After this run we have a restart with the re-optimized wavefunction for the randomized atom positions and a file with the charge density in the restart directory. To visualize the charge density, we first need to run the post-processing program, cppp.x to create a .xsf file. The corresponding input file, h2o_mol.cppp-dens.in is pretty self explanatory. Note that both the value of prefix and the value of the ndr keyword has to match the prefix and ndw value of the calculation that we want to postprocess. For a list of the available postprocessing options, see the INPUT_CPPP file in the Doc directory of the Quantum ESPRESSO distrubution.

Structural Optimization

Damped dynamics can be used in structural optimization as well. File h2o_mol3.in shows how to find the minimum energy structure using damped dynamics for both ions and electrons. There are two damping parameters, one for electrons, one for ions. As a rule of thumb, the latter should be an order of magnitude smaller than the former. If the convergence becomes sluggish (and it typically does close to the minimum) reduce the damping.

Car-Parrinello Molecular Dynamics.

Now we are ready to start a Car-Parrinello MD: see input file h2o_mol4.in. We don't want the outputs from the previous runs of dynamics, so we first clean up the directory where files are written:

   rm -f h2o_mol.???
(don't remove the h2o_mol_save directory). Note that we now restart with restart_mode='reset_counters'. This is like a regular restart, but all averages and counters are reset. We also increment ndw, so we do not overwrite the initial wavefunction and have the option to go back in case of problems.

Note that the input data for this run are read from step 2, not 3, i.e. the distorted H2O molecule, not the equilibrium one. The atomic structure is read from file as well when you restart from file: what is written in input dat is ignored.

For regular CP-dynamics, we set both electron_dynamics and ion_dynamics to 'verlet'. We also initialize both the electronic and ionic velocities to 0. We now have to set a fictitious mass for the CP-hamiltonian and have to make sure that this mass and the time step are properly chosen, so we conserve the total energy and stay close to the Born-Oppenheimer surface. This is best done by looking at the evolution of the energies in the file h2o_mol.evp.
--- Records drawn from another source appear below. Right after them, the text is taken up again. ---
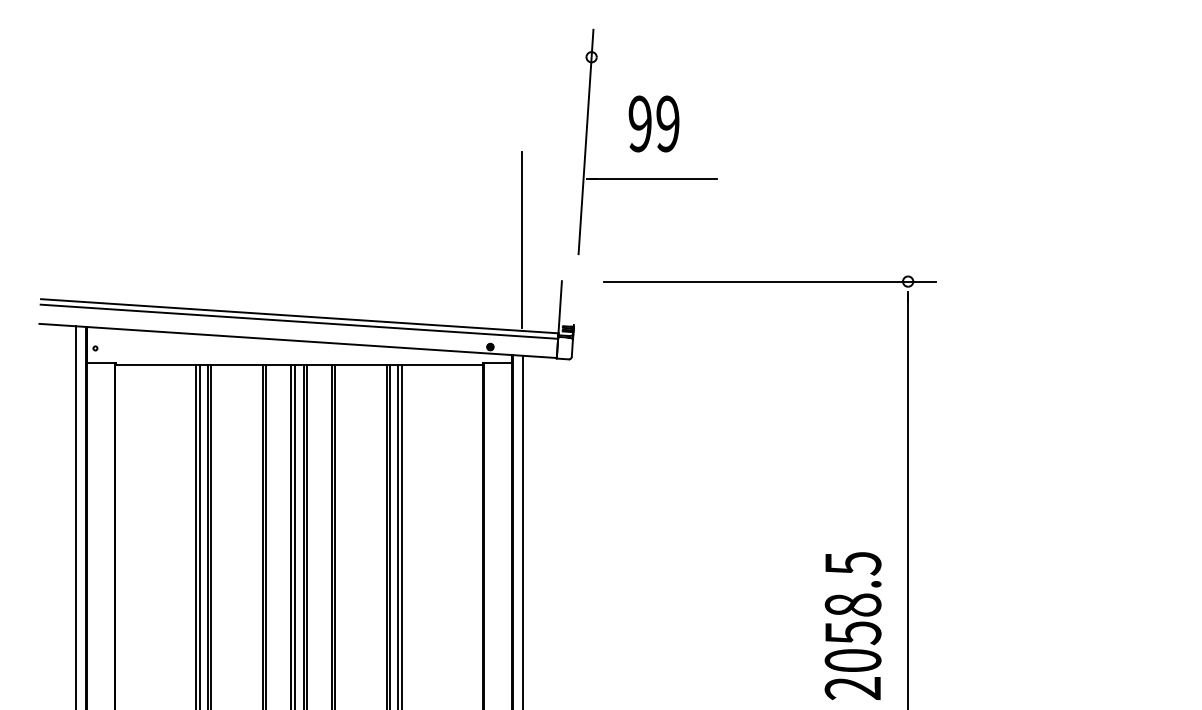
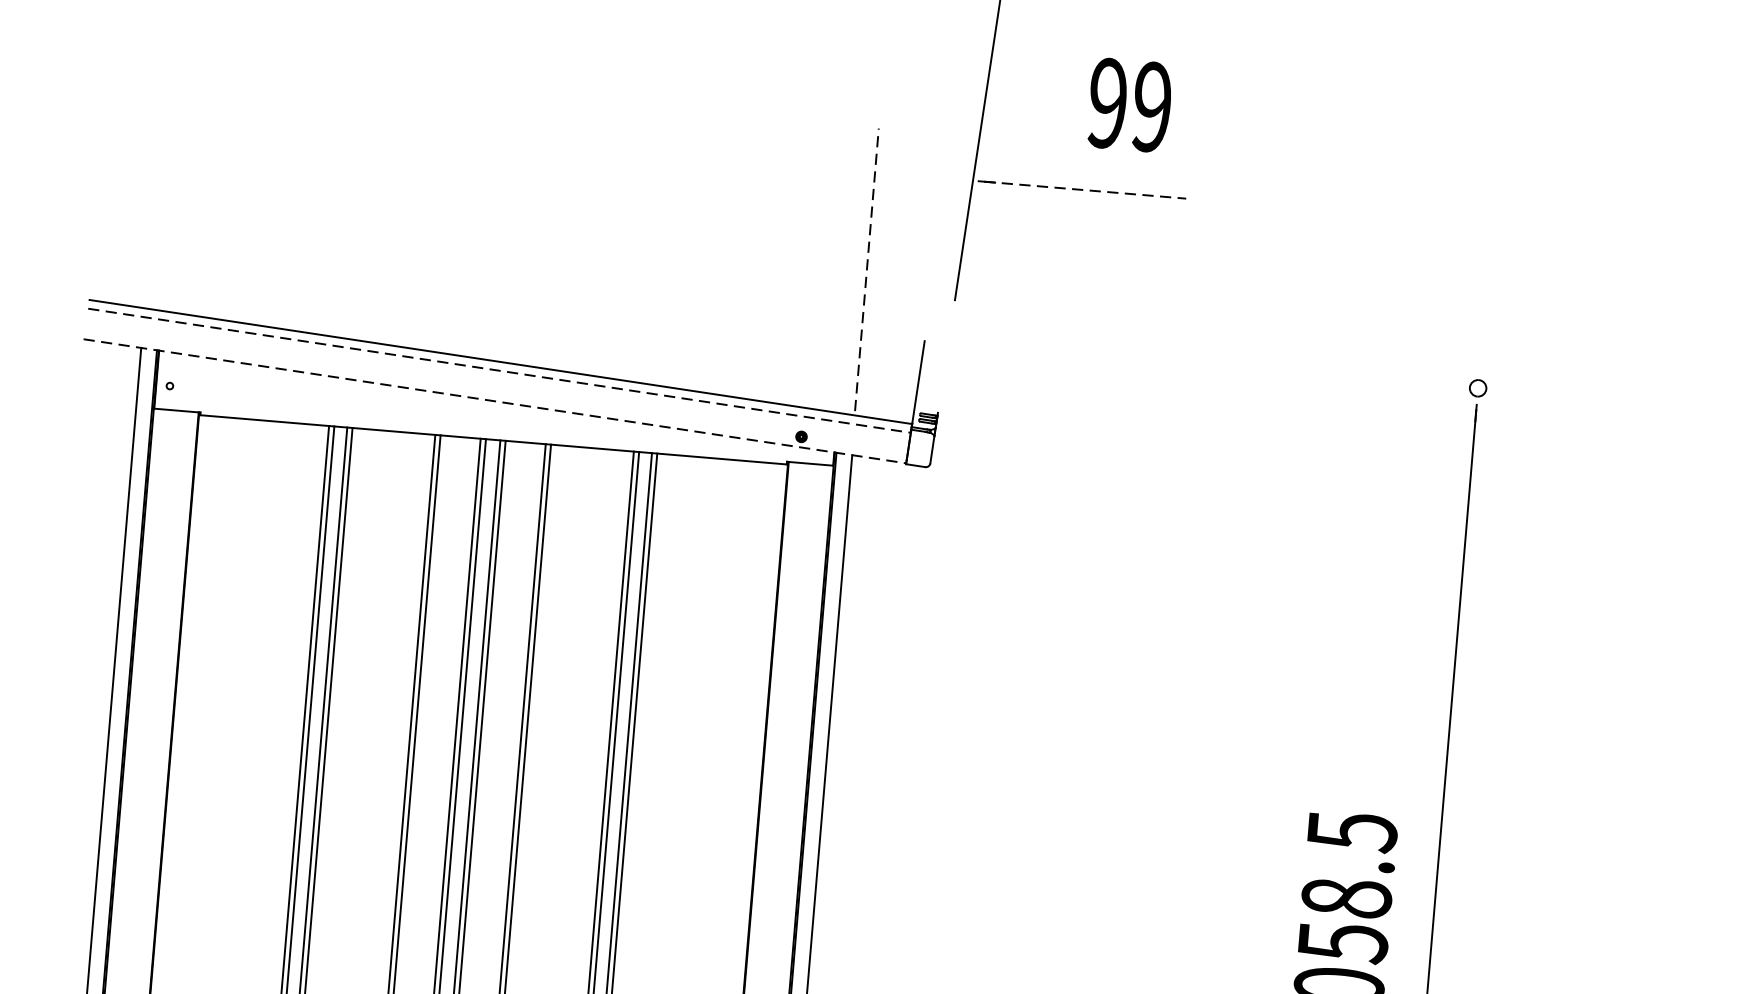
text: (653, 123) -> (1129, 104), moved
line: (654, 179) -> (1086, 191), solid -> dashed
line: (522, 239) -> (867, 269), solid -> dashed
line: (769, 281) -> (1256, 369), removed
line: (299, 321) -> (499, 370), solid -> dashed
line: (298, 340) -> (495, 400), solid -> dashed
Column 1 is the time step number, column 2 the fictitious kinetic energy (in atomic units), column 4 the kinetic energy of the system (in Kelvin), column 5 the potential energy of the system, and column 7 contains the total energy of the classical system and column 8 the conserved quantity of the CP-hamiltonian. These are affected by the proper choice of fictitious mass and time step. Play around with these numbers, to see how bad it can go, or how you can improve on the current choice of parameters.
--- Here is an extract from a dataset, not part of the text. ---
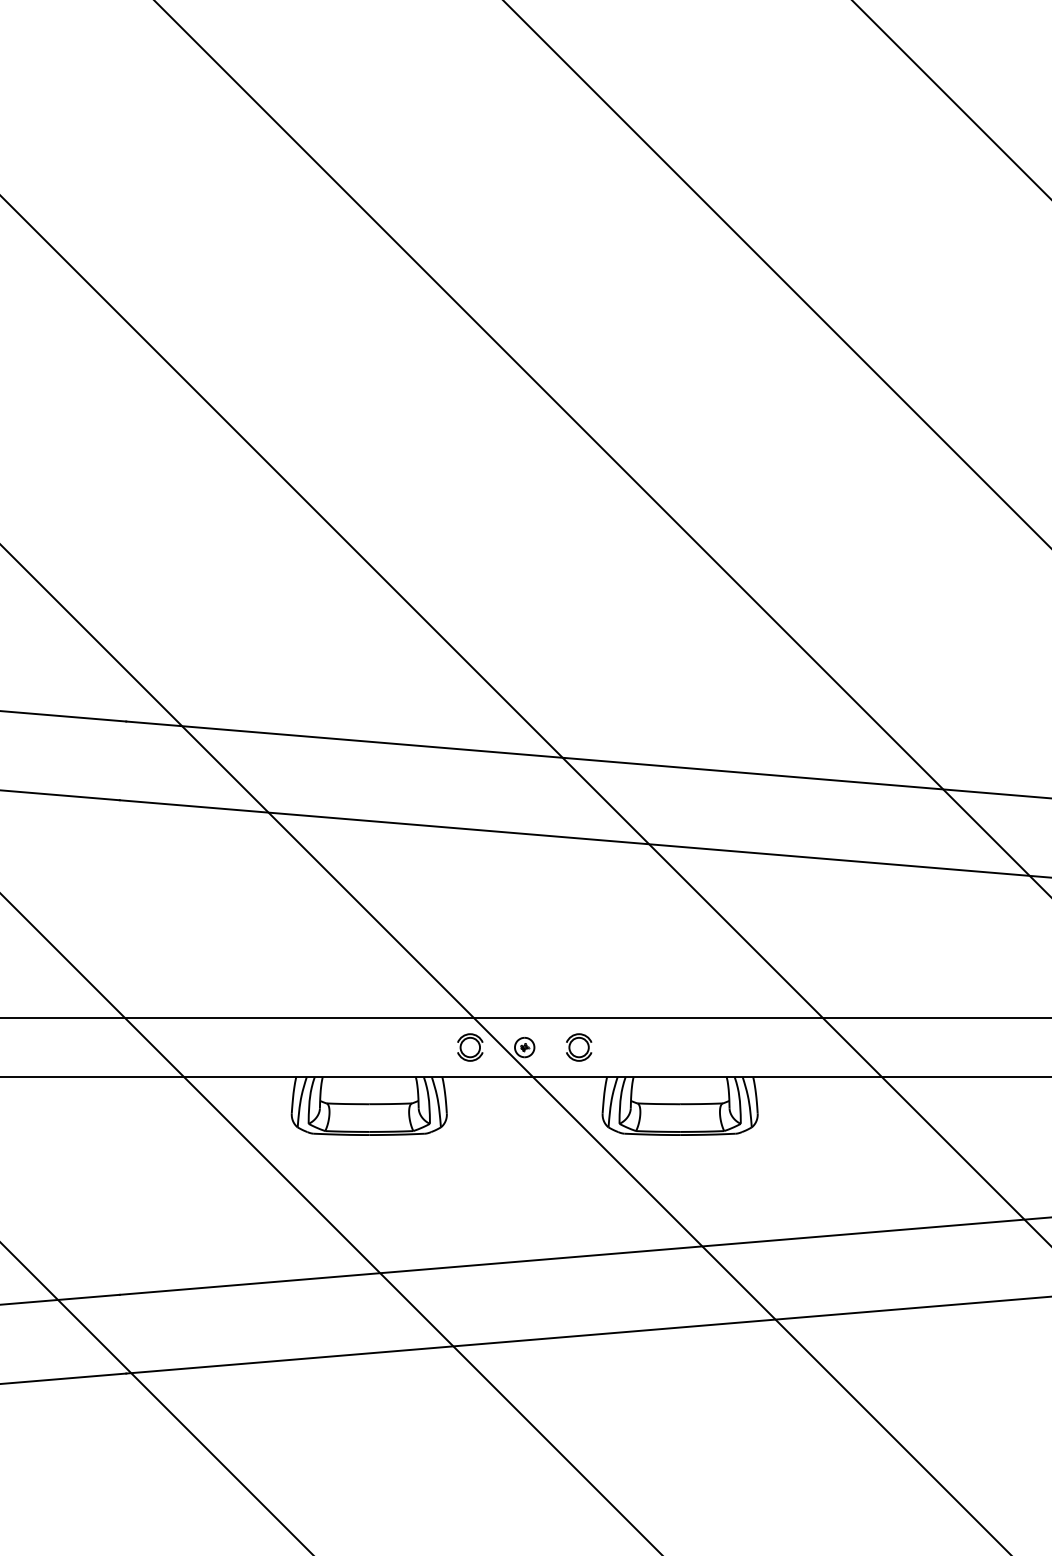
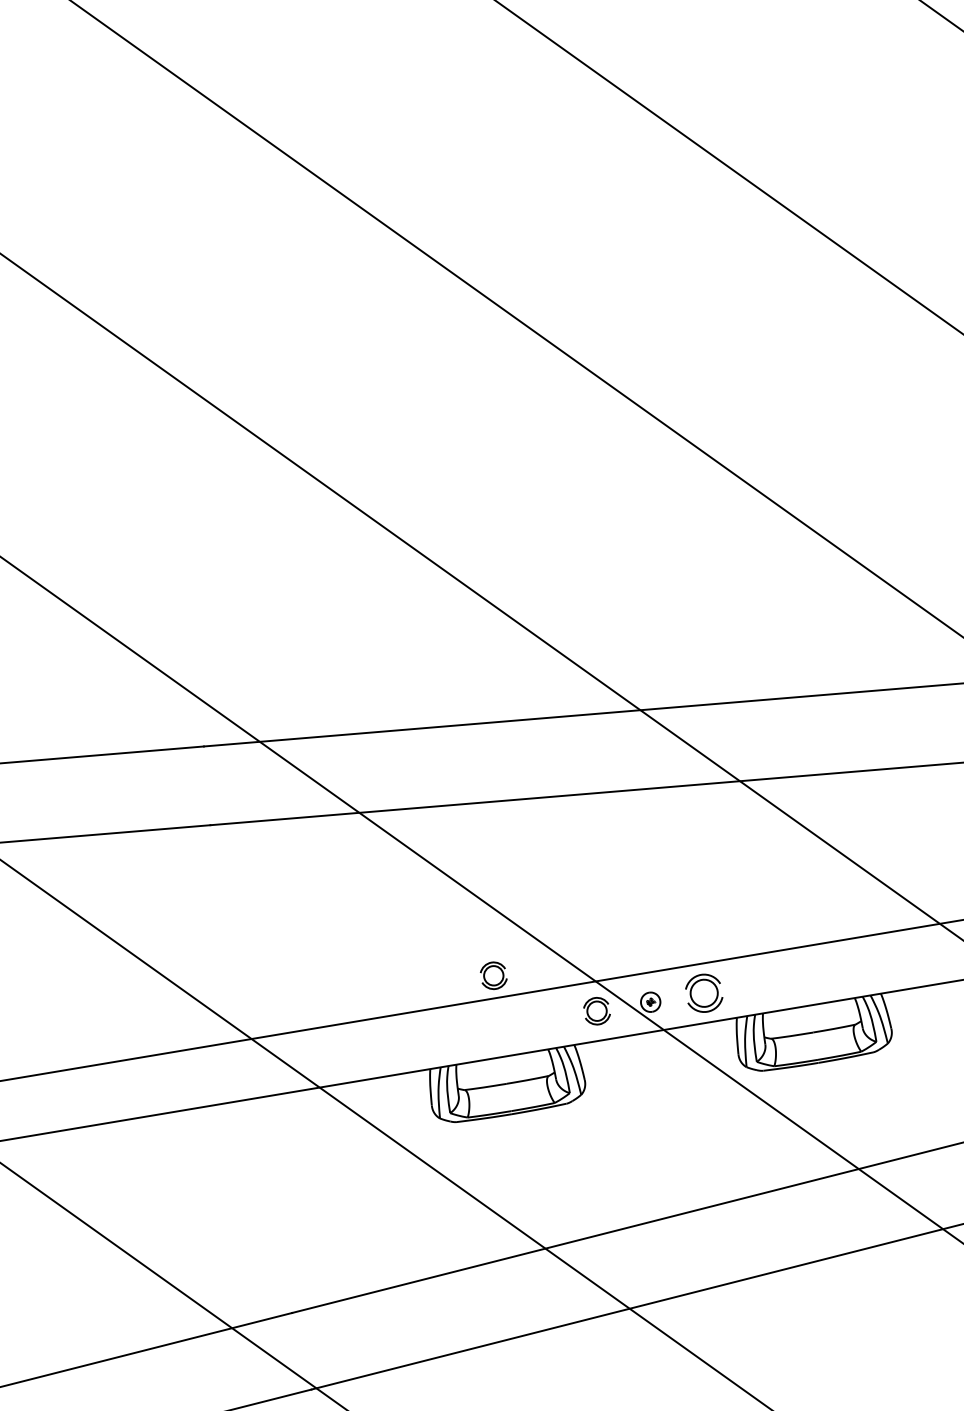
part: (374, 995) -> (493, 975), added
part: (579, 1047) -> (704, 993), size x1.4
A too large time step will manifest itself as a drift of the constant of motion, column 8. A too heavy electron mass, or a too small energy gap in the system, may cause a loss of adiabaticity, leading to an energy transfer from ionic to electronic degrees of freedom. A more subtle effect of an excessive electron mass is a "drag" effect on ions that spoils the quality of the ionic trajectories.

h2o_mol5.in continues the trajectory by restarting from the previous run. Note that we have to go the restart_mode='restart' and remove the quench of electronic and ionic velocities. h2o_mol6.in finally restarts the trajectory with a Nose-Hoover thermostat controlling the ionic kinetic energy. This will oscillate around the prescribed temperature 'tempw' (43K in this case). The important parameter here is 'fnosep', the frequency of the thermostat in THz. This should be chosen to be comparable with the center of the vibrational spectrum of the system, in order to excite as many vibrational modes as possible. Don't be scared by the large oscillations around the equilibrium temperature: Nose' thermostats do not impose a fixed temperature, they add or remove energy from the system so that on the average the temperature is constant.